Under Medicare Benefit Schedule (MBS) rules, GPs should not claim normal consultation items if a patient has initially attended for a mental health item, unless it is “clinically indicated that a separate problem must be treated immediately”.
“The government is doing this because they don’t want GPs to bill inappropriately or double dip,” says Johnson. “But the perception from the profession is that physical and mental health care shouldn’t be integrated. That’s a challenge that undermines the ideal of quality care and the idea that people shouldn’t just get a script and head out the door.”
Johnson says the financial incentives for GPs to offer mental health treatment plans are significantly less than those for managing chronic physical illnesses.
“Obviously GPs don’t make clinical decisions based on how they get paid, but financial incentives do drive practice and it’s a concern to me that we don’t get enough reward and recognition under the MBS for the time it takes to do quality mental health care.”
RACGP president Dr Harry Nespolon criticised Medicare’s compliance push and more than 700 GPs have signed a petition calling for this compliance campaign to end. An outcome is pending. However, the RACGP indicated many compliance activities had been suspended by the Department of Health due to the pandemic.
Aside from the billing issue, Johnson notes that GP training is in place to provide better care for mental health patients. “GP training has been introduced, with specific standards for mental health care, and 90 per cent of GPs have done this training,” she says.
“Whether it changes practice when there are all these other issues going on which relate to complexity of diagnosis in a certain context and the system and how it funds healthcare, education is only one part of the puzzle.”
Following her consultation, Jenna Clarke researched the side effects and withdrawal symptoms of antidepressants and subsequently decided not to take them. “I was too afraid to commit to medication for any extended period of time when I felt like I was just having a hard time and needed short-term help,” she says.

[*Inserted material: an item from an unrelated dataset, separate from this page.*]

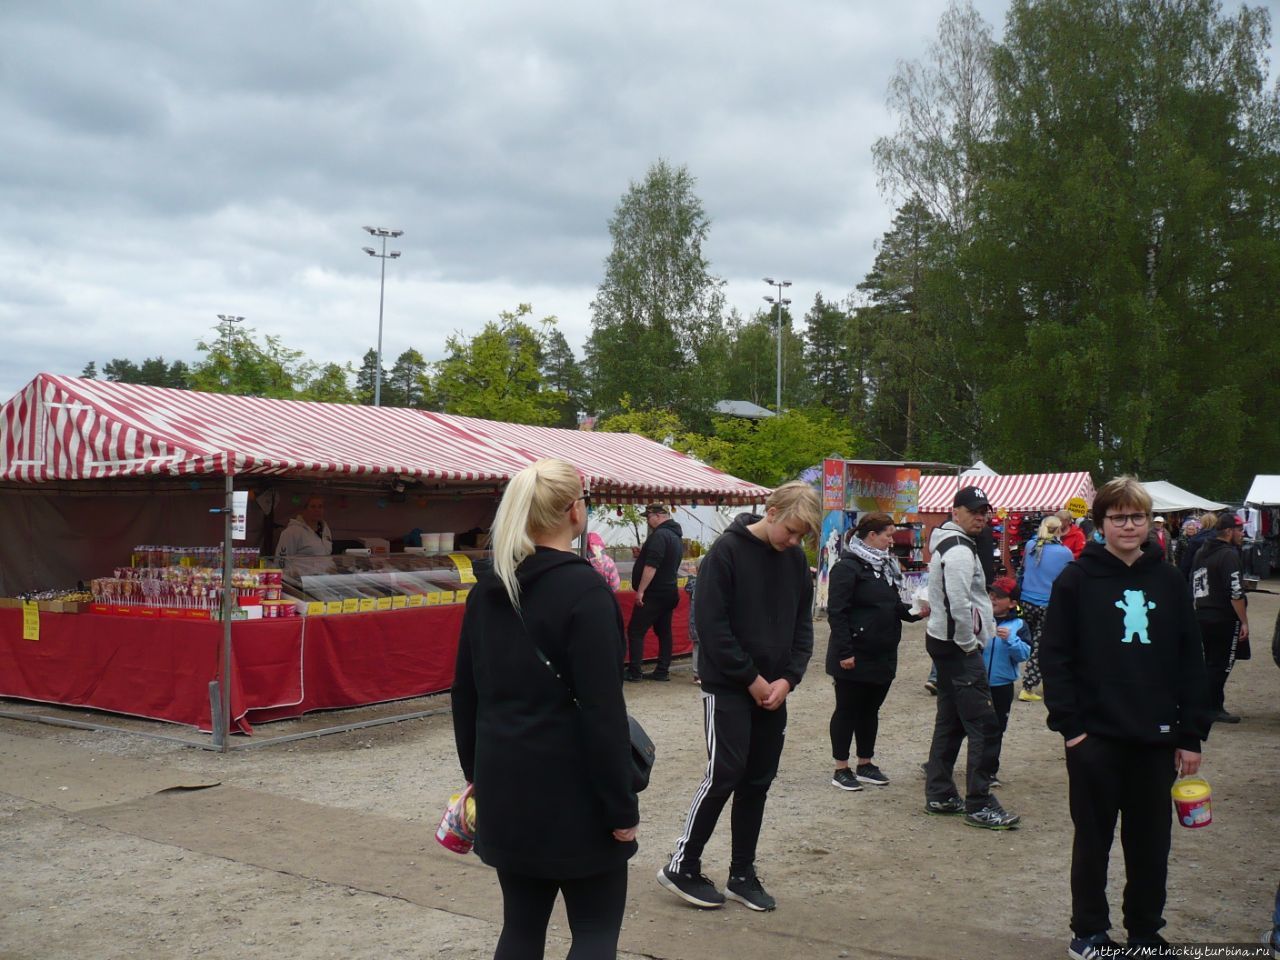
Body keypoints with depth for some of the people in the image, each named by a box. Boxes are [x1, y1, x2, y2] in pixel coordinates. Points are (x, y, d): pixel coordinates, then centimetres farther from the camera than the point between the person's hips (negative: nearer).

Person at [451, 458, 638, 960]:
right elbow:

Lifestyle changes helped her get through and she has not looked back. Her thoughts on GPs and overprescription, however, remain unchanged.
“I believe that GPs are absolutely too quick to prescribe meds for mental health issues,” she says. “More collaboration is needed between GPs, mental health professionals, government and mental health industry bodies to better qualify and diagnose patients in the limited consultation times.
“It would, in the very least, qualify whether further consultation is required and might assist in determining whether a patient’s symptoms are clinical versus situational.”